• [STUDY MATERIAL]:
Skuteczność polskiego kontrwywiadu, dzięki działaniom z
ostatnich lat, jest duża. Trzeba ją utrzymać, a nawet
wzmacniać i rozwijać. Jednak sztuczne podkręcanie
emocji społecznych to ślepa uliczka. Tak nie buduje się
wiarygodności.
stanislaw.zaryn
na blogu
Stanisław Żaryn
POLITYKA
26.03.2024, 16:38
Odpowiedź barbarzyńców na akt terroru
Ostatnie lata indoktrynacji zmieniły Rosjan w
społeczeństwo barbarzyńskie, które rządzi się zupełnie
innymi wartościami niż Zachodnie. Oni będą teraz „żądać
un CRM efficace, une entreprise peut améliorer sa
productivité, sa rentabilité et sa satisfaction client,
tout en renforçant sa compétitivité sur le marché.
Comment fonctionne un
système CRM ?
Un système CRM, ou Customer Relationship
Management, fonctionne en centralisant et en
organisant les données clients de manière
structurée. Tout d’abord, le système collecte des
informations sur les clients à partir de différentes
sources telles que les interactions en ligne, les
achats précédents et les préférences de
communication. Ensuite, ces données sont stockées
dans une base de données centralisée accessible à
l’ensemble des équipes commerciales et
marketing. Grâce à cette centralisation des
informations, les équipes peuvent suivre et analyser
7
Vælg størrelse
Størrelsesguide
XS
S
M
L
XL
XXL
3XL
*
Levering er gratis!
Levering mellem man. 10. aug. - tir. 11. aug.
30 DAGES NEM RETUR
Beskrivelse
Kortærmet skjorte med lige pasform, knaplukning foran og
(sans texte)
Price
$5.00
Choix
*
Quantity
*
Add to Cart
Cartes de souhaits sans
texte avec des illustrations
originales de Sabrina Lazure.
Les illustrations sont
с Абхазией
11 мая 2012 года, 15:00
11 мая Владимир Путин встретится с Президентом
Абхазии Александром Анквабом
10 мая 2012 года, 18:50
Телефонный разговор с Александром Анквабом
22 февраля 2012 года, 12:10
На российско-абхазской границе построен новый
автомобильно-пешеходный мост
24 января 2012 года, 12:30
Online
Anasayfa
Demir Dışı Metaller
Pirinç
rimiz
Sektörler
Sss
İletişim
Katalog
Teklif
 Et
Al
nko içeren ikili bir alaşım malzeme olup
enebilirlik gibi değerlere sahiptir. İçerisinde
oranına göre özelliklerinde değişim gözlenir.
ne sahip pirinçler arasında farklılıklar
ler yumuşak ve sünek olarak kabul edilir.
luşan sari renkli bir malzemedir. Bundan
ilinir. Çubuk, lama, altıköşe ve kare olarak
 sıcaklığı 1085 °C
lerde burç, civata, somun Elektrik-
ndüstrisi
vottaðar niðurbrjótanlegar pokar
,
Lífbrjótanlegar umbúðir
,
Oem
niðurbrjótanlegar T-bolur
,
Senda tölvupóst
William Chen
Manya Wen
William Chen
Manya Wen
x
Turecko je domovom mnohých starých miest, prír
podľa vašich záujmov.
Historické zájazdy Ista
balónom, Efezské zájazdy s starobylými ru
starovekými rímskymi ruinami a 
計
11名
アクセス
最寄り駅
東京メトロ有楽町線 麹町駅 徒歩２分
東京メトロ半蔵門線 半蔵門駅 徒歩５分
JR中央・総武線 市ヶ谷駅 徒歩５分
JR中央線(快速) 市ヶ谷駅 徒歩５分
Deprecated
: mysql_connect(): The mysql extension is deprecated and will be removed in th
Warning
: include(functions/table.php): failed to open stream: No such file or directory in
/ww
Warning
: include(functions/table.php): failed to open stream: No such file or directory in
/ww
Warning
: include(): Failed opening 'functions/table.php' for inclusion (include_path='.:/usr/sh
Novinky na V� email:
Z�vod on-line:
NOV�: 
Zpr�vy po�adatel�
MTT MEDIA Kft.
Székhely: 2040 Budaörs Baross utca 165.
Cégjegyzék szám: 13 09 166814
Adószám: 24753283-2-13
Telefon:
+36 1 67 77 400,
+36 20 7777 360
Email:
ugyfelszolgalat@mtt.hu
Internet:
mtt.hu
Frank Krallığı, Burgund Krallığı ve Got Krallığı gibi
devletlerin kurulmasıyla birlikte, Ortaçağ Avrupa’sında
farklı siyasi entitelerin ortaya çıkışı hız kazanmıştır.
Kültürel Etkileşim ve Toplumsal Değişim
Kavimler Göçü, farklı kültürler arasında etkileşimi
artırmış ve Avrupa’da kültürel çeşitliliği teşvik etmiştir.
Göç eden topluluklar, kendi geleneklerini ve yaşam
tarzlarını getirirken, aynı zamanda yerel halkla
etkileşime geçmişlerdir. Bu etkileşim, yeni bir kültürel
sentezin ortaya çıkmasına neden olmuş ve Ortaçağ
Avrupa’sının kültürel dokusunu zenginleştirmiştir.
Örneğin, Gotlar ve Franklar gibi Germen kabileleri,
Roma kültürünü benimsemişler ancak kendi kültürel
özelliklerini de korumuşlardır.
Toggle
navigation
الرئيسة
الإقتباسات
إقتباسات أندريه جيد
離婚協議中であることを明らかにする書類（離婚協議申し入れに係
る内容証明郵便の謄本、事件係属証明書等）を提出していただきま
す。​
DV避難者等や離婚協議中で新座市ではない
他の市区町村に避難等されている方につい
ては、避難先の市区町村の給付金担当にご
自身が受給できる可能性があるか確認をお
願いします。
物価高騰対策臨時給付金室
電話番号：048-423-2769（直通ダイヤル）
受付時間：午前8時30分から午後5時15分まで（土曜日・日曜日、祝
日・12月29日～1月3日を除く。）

• [TASK INSTRUCTIONS]: Please count the lines in the data above that contain the string "données", and give only the number.

• [REPLY TO THE EXERCISE]: 3